> [Directions] Write out, word for word, the passage of the review of Drew Lanham's poetry collection between "Drew Lanham’s new collection" and "easy as sunrise.", inclusive.

> [Study text]
◇ ◇ ◇ ◇ ◇ ◇ ◇

Chapter 16
A Community of Tennessee Writers, Readers & Passersby

To Notice and Be Wild

Drew Lanham’s new collection is an ode to joy in a harsh world

Outside my window most mornings — especially in the spring — a Carolina chickadee begins the morning symphony. I awake immediately, this bird my pre-sun alarm now. And I whisper-sing back to it, though it cannot hear me through the walls: “Good morning, chickadee.” Except I don’t really sing back to it; I sing with it, making sure my words align to each note of its dawn song. It makes me feel immeasurable joy, and I giggle. Joy should not be this easy, I think. But there it is repeatedly — a tiny-winged joy as easy as sunrise.

Photo: John D. And Catherine T. MacArthur Foundation

But even the ease of joy can be hard fought. In J. Drew Lanham’s new poetry collection Joy Is the Justice We Give Ourselves, he offers an ode to joy and how we must simply practice it, even as we practice it in a harsh world where “for every sugary sweet sip … there’s a ruby-throated war being waged.” We practice it with bruised wings, the molting kind of sadness that strips you so much, you might no longer believe in flight. But cultivating joy in the midst of this harshness, as the collection’s title suggests, is a necessary gift to ourselves. 

Lanham breaks the collection into two sections: “To Notice” (with an epigraph by Zora Neale Hurston) and “To Be Wild” (with an epigraph by Henry David Thoreau). Lanham, a South Carolina poet and wildlife biologist, makes a life out of noticing the wild wonders of the world. The book calls out present atrocities of racism, injustice, war, murders in schools, and ecological destruction he’s noticed while calling humanity into embracing the wild possibilities of a better way of living among one another.

While the line is not distinctly drawn by seasons in each section, the noticing section certainly seems to spend much time in fall and winter, and the second half of the book feels a lot like spring. But even when he’s leaning into possibility, Lanham refuses to ignore despair. And vice versa. He does not shy away from the shock of some of these horrors with lines such as “Dead is the new Black.”

Relying on anaphora, lists, and prose poems/selections, Lanham’s work often reflects the repetitive musicality of the birds he spends his days listening to.

◇ ◇ ◇ ◇ ◇ ◇ ◇

> [Data supplied]
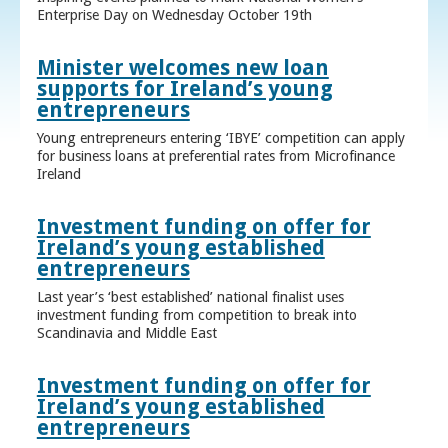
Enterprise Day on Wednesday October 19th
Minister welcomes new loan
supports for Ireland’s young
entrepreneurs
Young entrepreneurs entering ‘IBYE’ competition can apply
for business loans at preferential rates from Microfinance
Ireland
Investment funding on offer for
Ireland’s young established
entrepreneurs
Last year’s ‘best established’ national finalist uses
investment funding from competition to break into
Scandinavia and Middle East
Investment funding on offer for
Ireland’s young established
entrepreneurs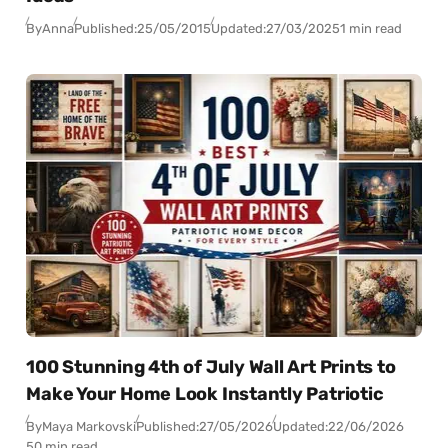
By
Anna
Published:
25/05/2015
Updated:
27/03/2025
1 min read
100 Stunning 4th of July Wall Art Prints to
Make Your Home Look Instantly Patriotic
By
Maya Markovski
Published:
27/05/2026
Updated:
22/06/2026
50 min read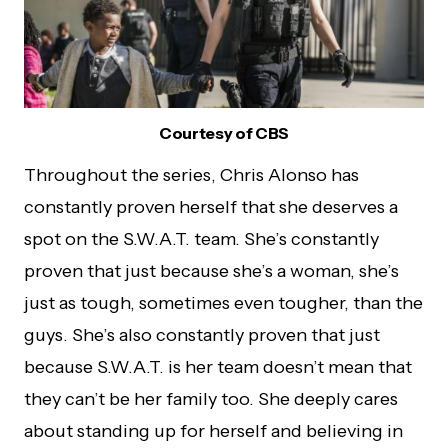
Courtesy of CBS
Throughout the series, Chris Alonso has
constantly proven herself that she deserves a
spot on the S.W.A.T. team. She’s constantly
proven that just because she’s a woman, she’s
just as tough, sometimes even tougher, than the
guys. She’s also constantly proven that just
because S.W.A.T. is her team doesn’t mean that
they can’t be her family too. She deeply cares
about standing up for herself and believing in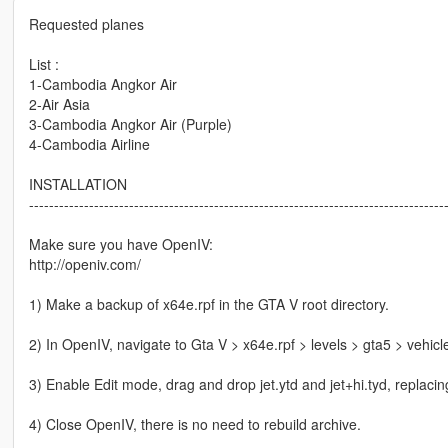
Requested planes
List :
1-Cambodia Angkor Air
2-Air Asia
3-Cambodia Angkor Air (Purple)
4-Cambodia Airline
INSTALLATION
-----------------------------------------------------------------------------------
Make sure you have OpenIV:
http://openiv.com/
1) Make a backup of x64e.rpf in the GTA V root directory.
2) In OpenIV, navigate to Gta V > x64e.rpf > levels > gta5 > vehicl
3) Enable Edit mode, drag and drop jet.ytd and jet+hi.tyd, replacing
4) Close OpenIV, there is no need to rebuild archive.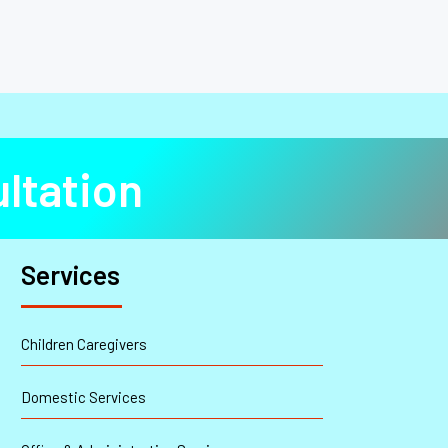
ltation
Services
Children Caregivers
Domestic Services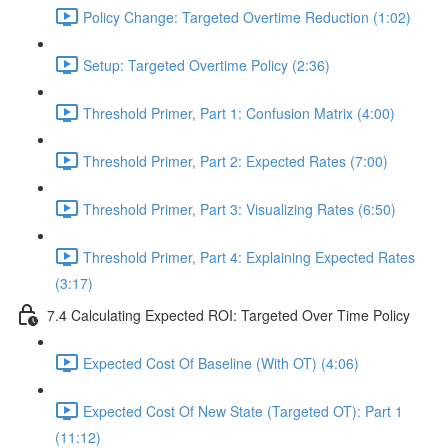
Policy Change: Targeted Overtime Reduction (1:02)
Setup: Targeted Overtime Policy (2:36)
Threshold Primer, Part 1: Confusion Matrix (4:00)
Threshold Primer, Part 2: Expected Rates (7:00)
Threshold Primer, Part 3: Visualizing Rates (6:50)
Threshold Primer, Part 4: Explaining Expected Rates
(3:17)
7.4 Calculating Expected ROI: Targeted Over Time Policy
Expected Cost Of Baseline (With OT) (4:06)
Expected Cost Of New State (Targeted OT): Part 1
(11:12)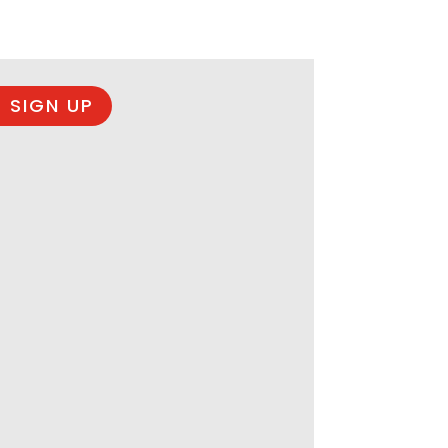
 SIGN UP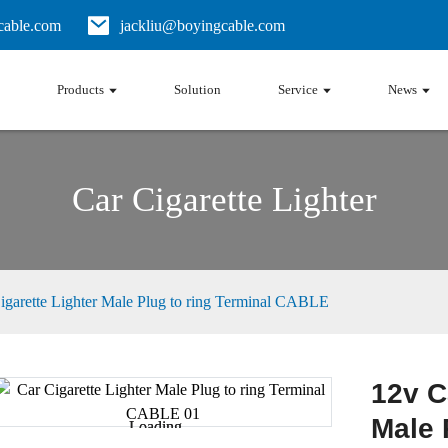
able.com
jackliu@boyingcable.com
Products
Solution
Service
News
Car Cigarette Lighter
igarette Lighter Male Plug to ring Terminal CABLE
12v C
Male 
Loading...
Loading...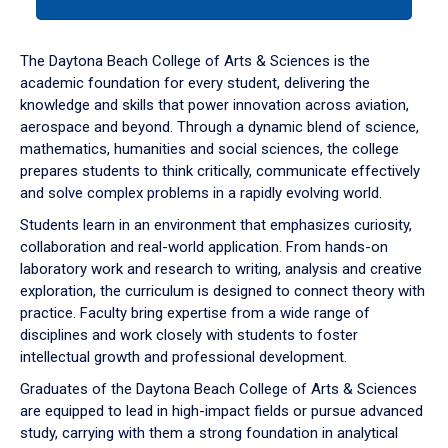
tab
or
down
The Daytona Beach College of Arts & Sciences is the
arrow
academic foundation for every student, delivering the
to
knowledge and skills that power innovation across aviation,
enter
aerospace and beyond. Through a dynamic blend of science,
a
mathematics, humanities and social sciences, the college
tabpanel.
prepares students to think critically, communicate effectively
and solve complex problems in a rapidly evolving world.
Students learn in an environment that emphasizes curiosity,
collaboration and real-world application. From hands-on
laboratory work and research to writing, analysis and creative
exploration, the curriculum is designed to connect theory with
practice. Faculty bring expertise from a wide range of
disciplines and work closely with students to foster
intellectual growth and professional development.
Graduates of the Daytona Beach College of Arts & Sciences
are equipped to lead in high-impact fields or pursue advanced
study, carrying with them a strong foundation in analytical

◇ ◇ ◇ ◇ ◇ ◇ ◇

> [Written solution]
Drew Lanham’s new collection is an ode to joy in a harsh world

Outside my window most mornings — especially in the spring — a Carolina chickadee begins the morning symphony. I awake immediately, this bird my pre-sun alarm now. And I whisper-sing back to it, though it cannot hear me through the walls: “Good morning, chickadee.” Except I don’t really sing back to it; I sing with it, making sure my words align to each note of its dawn song. It makes me feel immeasurable joy, and I giggle. Joy should not be this easy, I think. But there it is repeatedly — a tiny-winged joy as easy as sunrise.